Pathologic myopia is characterized by excessive axial elongation with progressive degeneration of the posterior pole. It is often associated with posterior staphyloma or patchy chorioretinal atrophy at the posterior pole. In addition, it may lead to various complications requiring surgical management including myopic traction maculopathy and macular hole with or without retinal detachment. Recently, the introduction of surgical instrumentation in vitrectomy has facilitated the use of small gauge vitrectomy for complex cases with pathologic myopia. However, retinal surgeons, especially beginners, may meet obstacles during vitrectomy in cases with pathologic myopia. This report represents several surgical tips for small gauge vitrectomy in pathologic myopia-related complications for novice retinal surgeons.

Methods and Results:

Widely used instrumentations in small gauge vitrectomy have a limitation in the treatment of pathologic myopia-related complications. The extremely long axial elongation may hinder the instrumentations from getting close enough to the retina. Excessive compression of the globe with lowering the intraocular pressure may allow a closer approach to the retina, although the corneal distorsion may induce poor visualization of retina.

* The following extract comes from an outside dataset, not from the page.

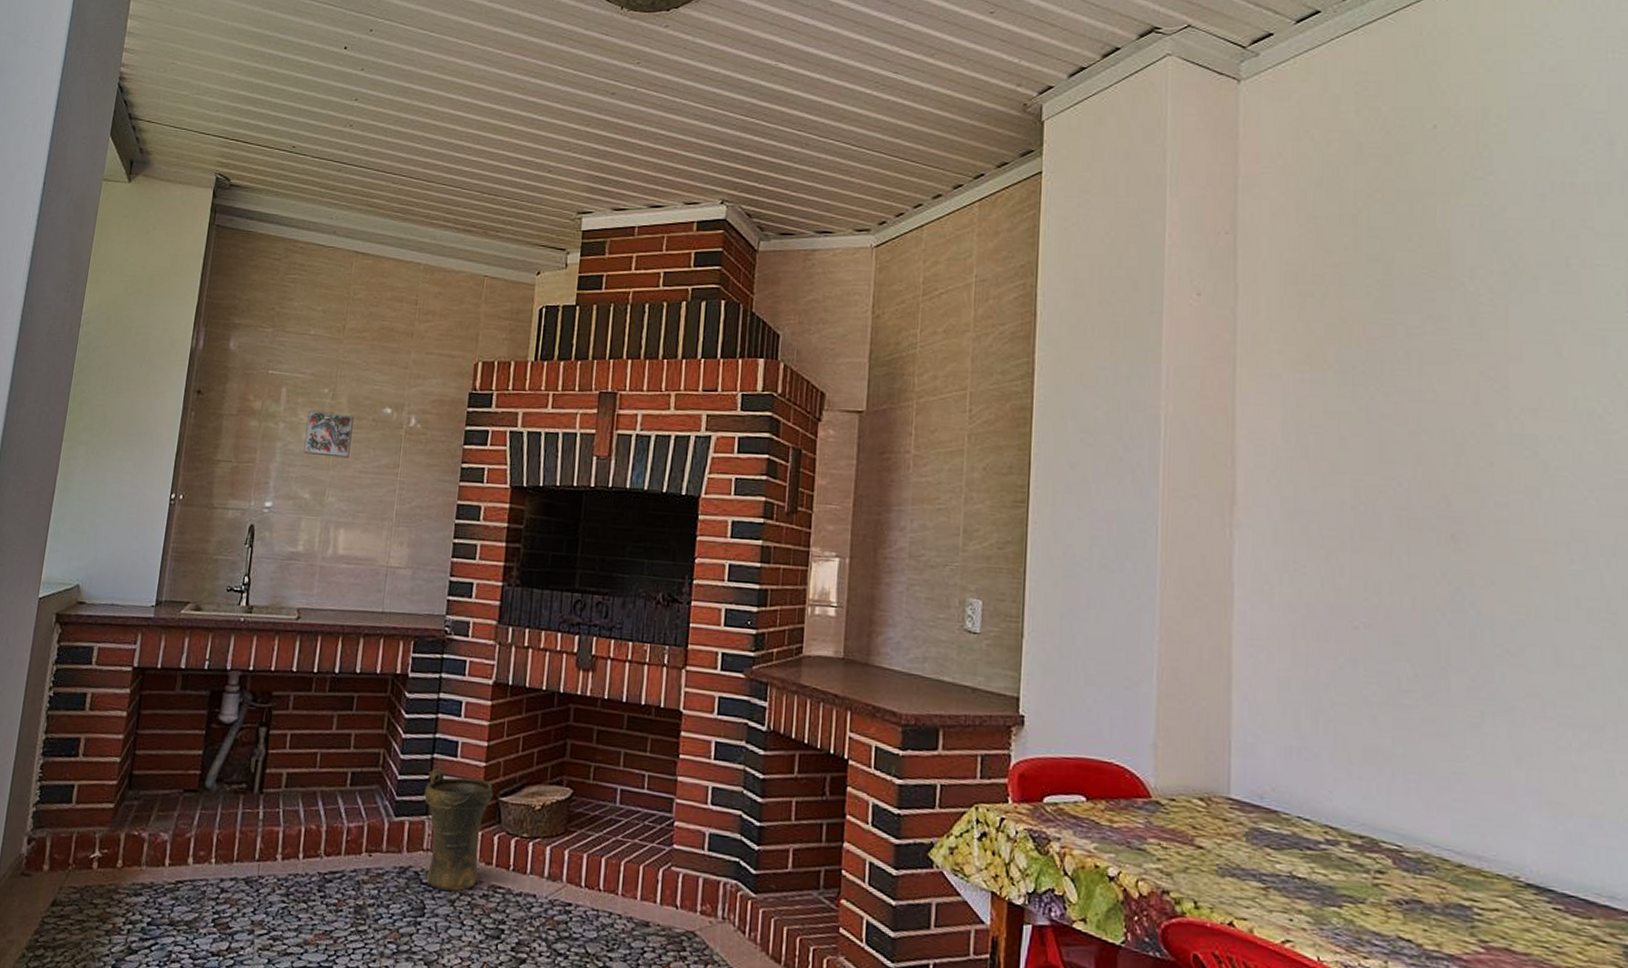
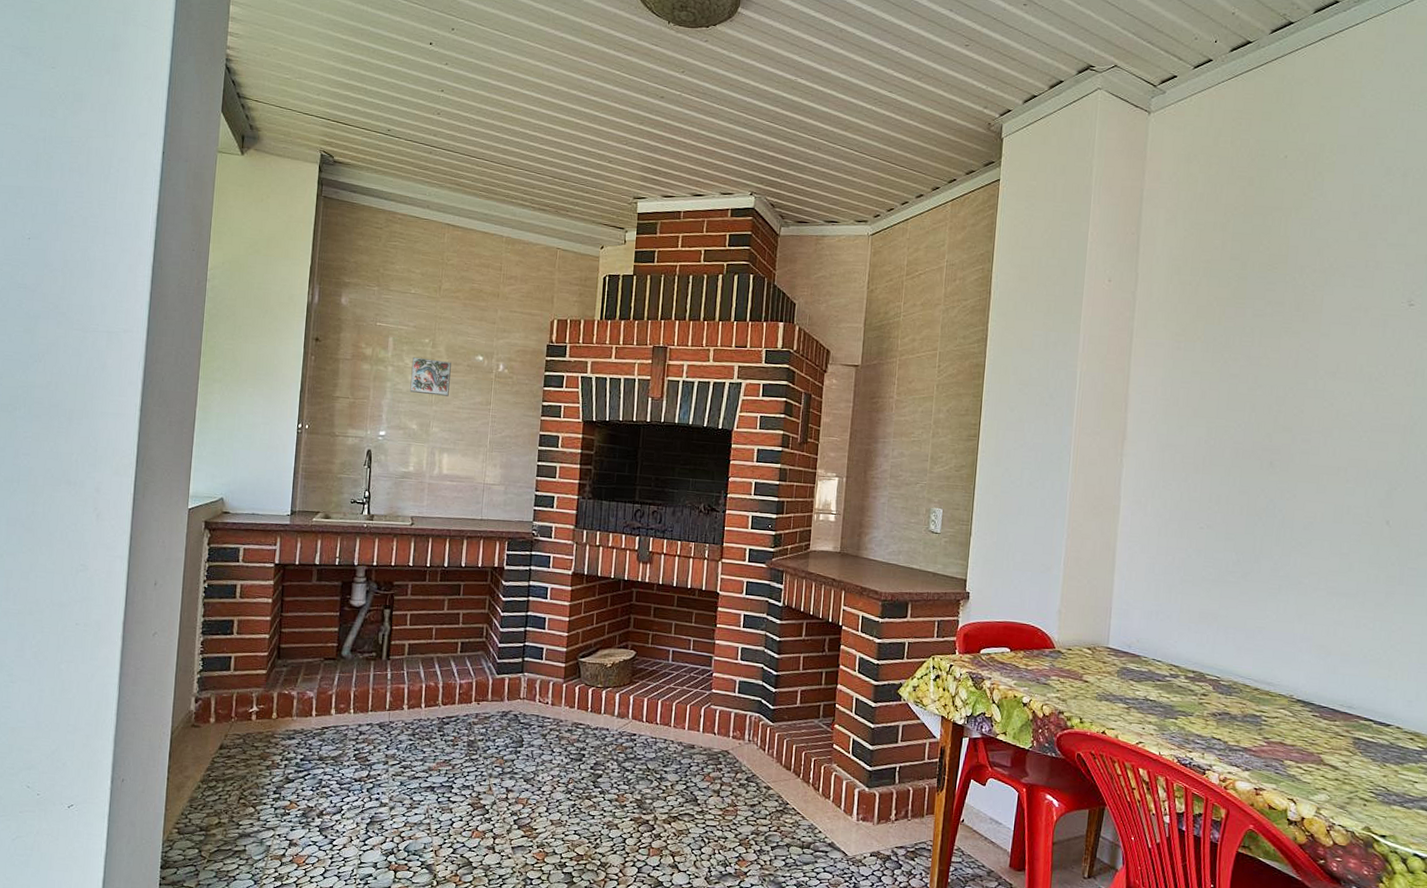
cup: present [424,769,494,892] -> none [520,638,575,729]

The surgeon may achieve extra millimeters to approach the retina with removal of trocars during surgery. Perfluorocarbon liquid (PFCL) is a widely used as an intraoperative tool. However, it may be difficult to visualize transparent PFCL clearly in cases with severe chorioretinal atrophy at the posterior pole. Triamcinolone acetonide enables visualization of residual PFCL intraoperatively, and then it is useful at the end of vitrectomy to ensure that residual PFCL is removed completely. In complex cases, the surgical procedures may induce dehiscence of conjunctiva that may lead to postoperative sclerotomy leakage. Thermal cauterization of the conjunctiva may be used to close the conjunctival wound and prevent sclerotomy leakage.


The surgical tips for small gauge vitrectomy may be useful to handle technical difficulties in the treatment of pathologic myopia-related complications.